══ DATASET EXCERPTS

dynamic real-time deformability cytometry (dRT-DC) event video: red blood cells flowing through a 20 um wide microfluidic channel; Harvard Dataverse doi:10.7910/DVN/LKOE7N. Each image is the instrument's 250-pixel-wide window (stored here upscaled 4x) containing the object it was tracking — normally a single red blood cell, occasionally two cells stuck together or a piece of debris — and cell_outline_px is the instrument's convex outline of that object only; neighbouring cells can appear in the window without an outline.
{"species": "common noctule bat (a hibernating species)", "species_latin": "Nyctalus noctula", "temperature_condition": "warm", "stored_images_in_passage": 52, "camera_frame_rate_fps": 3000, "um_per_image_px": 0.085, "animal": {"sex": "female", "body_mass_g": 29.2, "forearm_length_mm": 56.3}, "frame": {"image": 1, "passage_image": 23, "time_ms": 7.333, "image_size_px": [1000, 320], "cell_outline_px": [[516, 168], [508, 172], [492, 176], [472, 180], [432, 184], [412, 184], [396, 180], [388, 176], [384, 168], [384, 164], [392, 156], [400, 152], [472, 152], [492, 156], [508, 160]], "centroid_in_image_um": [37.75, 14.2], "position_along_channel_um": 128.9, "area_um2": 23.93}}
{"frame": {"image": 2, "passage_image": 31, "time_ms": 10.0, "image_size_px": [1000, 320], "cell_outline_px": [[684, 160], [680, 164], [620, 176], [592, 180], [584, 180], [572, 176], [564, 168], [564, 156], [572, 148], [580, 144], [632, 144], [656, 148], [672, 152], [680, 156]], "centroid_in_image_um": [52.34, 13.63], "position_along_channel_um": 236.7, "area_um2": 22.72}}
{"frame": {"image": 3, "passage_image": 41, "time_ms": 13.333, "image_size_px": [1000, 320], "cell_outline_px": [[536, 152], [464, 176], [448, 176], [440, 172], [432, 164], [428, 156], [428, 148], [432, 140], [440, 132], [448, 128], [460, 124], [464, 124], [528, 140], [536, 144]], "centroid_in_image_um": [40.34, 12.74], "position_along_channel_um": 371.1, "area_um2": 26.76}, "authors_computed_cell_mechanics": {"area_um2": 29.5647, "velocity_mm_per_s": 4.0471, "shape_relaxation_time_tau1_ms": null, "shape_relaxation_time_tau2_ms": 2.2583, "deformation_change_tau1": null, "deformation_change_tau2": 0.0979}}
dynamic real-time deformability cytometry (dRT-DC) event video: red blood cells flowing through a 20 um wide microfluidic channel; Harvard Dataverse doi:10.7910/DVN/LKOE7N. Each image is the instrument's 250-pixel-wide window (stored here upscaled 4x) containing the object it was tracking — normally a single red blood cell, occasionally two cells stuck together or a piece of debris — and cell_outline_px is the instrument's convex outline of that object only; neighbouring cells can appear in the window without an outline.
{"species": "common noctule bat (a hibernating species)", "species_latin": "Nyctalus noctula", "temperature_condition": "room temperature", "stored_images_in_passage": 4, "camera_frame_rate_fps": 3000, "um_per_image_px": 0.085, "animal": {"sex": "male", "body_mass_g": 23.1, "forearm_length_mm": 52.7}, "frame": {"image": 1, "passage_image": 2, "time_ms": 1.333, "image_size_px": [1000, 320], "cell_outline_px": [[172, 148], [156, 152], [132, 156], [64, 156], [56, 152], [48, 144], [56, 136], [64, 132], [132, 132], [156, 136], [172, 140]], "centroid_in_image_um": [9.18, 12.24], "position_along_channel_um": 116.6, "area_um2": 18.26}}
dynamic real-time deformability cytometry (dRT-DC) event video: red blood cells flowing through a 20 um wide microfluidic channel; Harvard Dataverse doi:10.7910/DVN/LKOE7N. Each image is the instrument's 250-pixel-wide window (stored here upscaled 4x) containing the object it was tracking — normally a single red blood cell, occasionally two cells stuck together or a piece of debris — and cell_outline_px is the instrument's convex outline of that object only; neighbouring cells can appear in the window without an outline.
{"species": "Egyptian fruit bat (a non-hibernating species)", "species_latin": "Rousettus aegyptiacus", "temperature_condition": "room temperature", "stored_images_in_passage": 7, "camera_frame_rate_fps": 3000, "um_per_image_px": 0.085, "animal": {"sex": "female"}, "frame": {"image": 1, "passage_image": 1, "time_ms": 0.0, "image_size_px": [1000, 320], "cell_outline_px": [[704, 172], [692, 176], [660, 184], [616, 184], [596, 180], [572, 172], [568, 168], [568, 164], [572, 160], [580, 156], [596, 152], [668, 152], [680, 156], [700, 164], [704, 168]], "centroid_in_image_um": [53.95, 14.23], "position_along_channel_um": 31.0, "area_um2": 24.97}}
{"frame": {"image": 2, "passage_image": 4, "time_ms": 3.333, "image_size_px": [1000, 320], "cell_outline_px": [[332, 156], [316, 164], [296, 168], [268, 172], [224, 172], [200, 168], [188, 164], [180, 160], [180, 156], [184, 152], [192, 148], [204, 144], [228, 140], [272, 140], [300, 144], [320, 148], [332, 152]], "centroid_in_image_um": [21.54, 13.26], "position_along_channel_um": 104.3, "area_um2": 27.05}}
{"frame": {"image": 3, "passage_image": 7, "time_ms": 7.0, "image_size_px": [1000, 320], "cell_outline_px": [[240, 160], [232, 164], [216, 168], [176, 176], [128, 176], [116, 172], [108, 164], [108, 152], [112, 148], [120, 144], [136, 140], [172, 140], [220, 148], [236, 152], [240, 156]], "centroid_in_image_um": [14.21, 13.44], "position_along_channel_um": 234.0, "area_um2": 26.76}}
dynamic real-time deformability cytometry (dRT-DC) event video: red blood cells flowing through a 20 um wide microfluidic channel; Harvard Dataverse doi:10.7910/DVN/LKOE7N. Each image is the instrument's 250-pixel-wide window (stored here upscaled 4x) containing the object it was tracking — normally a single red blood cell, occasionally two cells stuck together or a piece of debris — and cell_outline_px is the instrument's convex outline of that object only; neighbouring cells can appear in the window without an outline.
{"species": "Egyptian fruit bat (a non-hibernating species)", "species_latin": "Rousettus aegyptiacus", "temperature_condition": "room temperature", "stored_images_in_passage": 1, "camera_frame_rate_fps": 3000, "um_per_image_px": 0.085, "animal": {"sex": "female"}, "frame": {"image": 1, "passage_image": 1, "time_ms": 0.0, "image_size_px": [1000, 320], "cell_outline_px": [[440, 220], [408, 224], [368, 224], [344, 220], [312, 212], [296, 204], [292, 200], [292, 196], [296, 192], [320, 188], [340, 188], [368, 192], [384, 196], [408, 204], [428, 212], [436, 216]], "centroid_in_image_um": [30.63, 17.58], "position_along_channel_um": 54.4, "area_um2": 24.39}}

════

- _WORK INSTRUCTIONS_
Copy out the whole listing exactly as written.

- _SOLUTION TO THIS PROBLEM_
dynamic real-time deformability cytometry (dRT-DC) event video: red blood cells flowing through a 20 um wide microfluidic channel; Harvard Dataverse doi:10.7910/DVN/LKOE7N. Each image is the instrument's 250-pixel-wide window (stored here upscaled 4x) containing the object it was tracking — normally a single red blood cell, occasionally two cells stuck together or a piece of debris — and cell_outline_px is the instrument's convex outline of that object only; neighbouring cells can appear in the window without an outline.
{"species": "common noctule bat (a hibernating species)", "species_latin": "Nyctalus noctula", "temperature_condition": "warm", "stored_images_in_passage": 52, "camera_frame_rate_fps": 3000, "um_per_image_px": 0.085, "animal": {"sex": "female", "body_mass_g": 29.2, "forearm_length_mm": 56.3}, "frame": {"image": 1, "passage_image": 23, "time_ms": 7.333, "image_size_px": [1000, 320], "cell_outline_px": [[516, 168], [508, 172], [492, 176], [472, 180], [432, 184], [412, 184], [396, 180], [388, 176], [384, 168], [384, 164], [392, 156], [400, 152], [472, 152], [492, 156], [508, 160]], "centroid_in_image_um": [37.75, 14.2], "position_along_channel_um": 128.9, "area_um2": 23.93}}
{"frame": {"image": 2, "passage_image": 31, "time_ms": 10.0, "image_size_px": [1000, 320], "cell_outline_px": [[684, 160], [680, 164], [620, 176], [592, 180], [584, 180], [572, 176], [564, 168], [564, 156], [572, 148], [580, 144], [632, 144], [656, 148], [672, 152], [680, 156]], "centroid_in_image_um": [52.34, 13.63], "position_along_channel_um": 236.7, "area_um2": 22.72}}
{"frame": {"image": 3, "passage_image": 41, "time_ms": 13.333, "image_size_px": [1000, 320], "cell_outline_px": [[536, 152], [464, 176], [448, 176], [440, 172], [432, 164], [428, 156], [428, 148], [432, 140], [440, 132], [448, 128], [460, 124], [464, 124], [528, 140], [536, 144]], "centroid_in_image_um": [40.34, 12.74], "position_along_channel_um": 371.1, "area_um2": 26.76}, "authors_computed_cell_mechanics": {"area_um2": 29.5647, "velocity_mm_per_s": 4.0471, "shape_relaxation_time_tau1_ms": null, "shape_relaxation_time_tau2_ms": 2.2583, "deformation_change_tau1": null, "deformation_change_tau2": 0.0979}}
dynamic real-time deformability cytometry (dRT-DC) event video: red blood cells flowing through a 20 um wide microfluidic channel; Harvard Dataverse doi:10.7910/DVN/LKOE7N. Each image is the instrument's 250-pixel-wide window (stored here upscaled 4x) containing the object it was tracking — normally a single red blood cell, occasionally two cells stuck together or a piece of debris — and cell_outline_px is the instrument's convex outline of that object only; neighbouring cells can appear in the window without an outline.
{"species": "common noctule bat (a hibernating species)", "species_latin": "Nyctalus noctula", "temperature_condition": "room temperature", "stored_images_in_passage": 4, "camera_frame_rate_fps": 3000, "um_per_image_px": 0.085, "animal": {"sex": "male", "body_mass_g": 23.1, "forearm_length_mm": 52.7}, "frame": {"image": 1, "passage_image": 2, "time_ms": 1.333, "image_size_px": [1000, 320], "cell_outline_px": [[172, 148], [156, 152], [132, 156], [64, 156], [56, 152], [48, 144], [56, 136], [64, 132], [132, 132], [156, 136], [172, 140]], "centroid_in_image_um": [9.18, 12.24], "position_along_channel_um": 116.6, "area_um2": 18.26}}
dynamic real-time deformability cytometry (dRT-DC) event video: red blood cells flowing through a 20 um wide microfluidic channel; Harvard Dataverse doi:10.7910/DVN/LKOE7N. Each image is the instrument's 250-pixel-wide window (stored here upscaled 4x) containing the object it was tracking — normally a single red blood cell, occasionally two cells stuck together or a piece of debris — and cell_outline_px is the instrument's convex outline of that object only; neighbouring cells can appear in the window without an outline.
{"species": "Egyptian fruit bat (a non-hibernating species)", "species_latin": "Rousettus aegyptiacus", "temperature_condition": "room temperature", "stored_images_in_passage": 7, "camera_frame_rate_fps": 3000, "um_per_image_px": 0.085, "animal": {"sex": "female"}, "frame": {"image": 1, "passage_image": 1, "time_ms": 0.0, "image_size_px": [1000, 320], "cell_outline_px": [[704, 172], [692, 176], [660, 184], [616, 184], [596, 180], [572, 172], [568, 168], [568, 164], [572, 160], [580, 156], [596, 152], [668, 152], [680, 156], [700, 164], [704, 168]], "centroid_in_image_um": [53.95, 14.23], "position_along_channel_um": 31.0, "area_um2": 24.97}}
{"frame": {"image": 2, "passage_image": 4, "time_ms": 3.333, "image_size_px": [1000, 320], "cell_outline_px": [[332, 156], [316, 164], [296, 168], [268, 172], [224, 172], [200, 168], [188, 164], [180, 160], [180, 156], [184, 152], [192, 148], [204, 144], [228, 140], [272, 140], [300, 144], [320, 148], [332, 152]], "centroid_in_image_um": [21.54, 13.26], "position_along_channel_um": 104.3, "area_um2": 27.05}}
{"frame": {"image": 3, "passage_image": 7, "time_ms": 7.0, "image_size_px": [1000, 320], "cell_outline_px": [[240, 160], [232, 164], [216, 168], [176, 176], [128, 176], [116, 172], [108, 164], [108, 152], [112, 148], [120, 144], [136, 140], [172, 140], [220, 148], [236, 152], [240, 156]], "centroid_in_image_um": [14.21, 13.44], "position_along_channel_um": 234.0, "area_um2": 26.76}}
dynamic real-time deformability cytometry (dRT-DC) event video: red blood cells flowing through a 20 um wide microfluidic channel; Harvard Dataverse doi:10.7910/DVN/LKOE7N. Each image is the instrument's 250-pixel-wide window (stored here upscaled 4x) containing the object it was tracking — normally a single red blood cell, occasionally two cells stuck together or a piece of debris — and cell_outline_px is the instrument's convex outline of that object only; neighbouring cells can appear in the window without an outline.
{"species": "Egyptian fruit bat (a non-hibernating species)", "species_latin": "Rousettus aegyptiacus", "temperature_condition": "room temperature", "stored_images_in_passage": 1, "camera_frame_rate_fps": 3000, "um_per_image_px": 0.085, "animal": {"sex": "female"}, "frame": {"image": 1, "passage_image": 1, "time_ms": 0.0, "image_size_px": [1000, 320], "cell_outline_px": [[440, 220], [408, 224], [368, 224], [344, 220], [312, 212], [296, 204], [292, 200], [292, 196], [296, 192], [320, 188], [340, 188], [368, 192], [384, 196], [408, 204], [428, 212], [436, 216]], "centroid_in_image_um": [30.63, 17.58], "position_along_channel_um": 54.4, "area_um2": 24.39}}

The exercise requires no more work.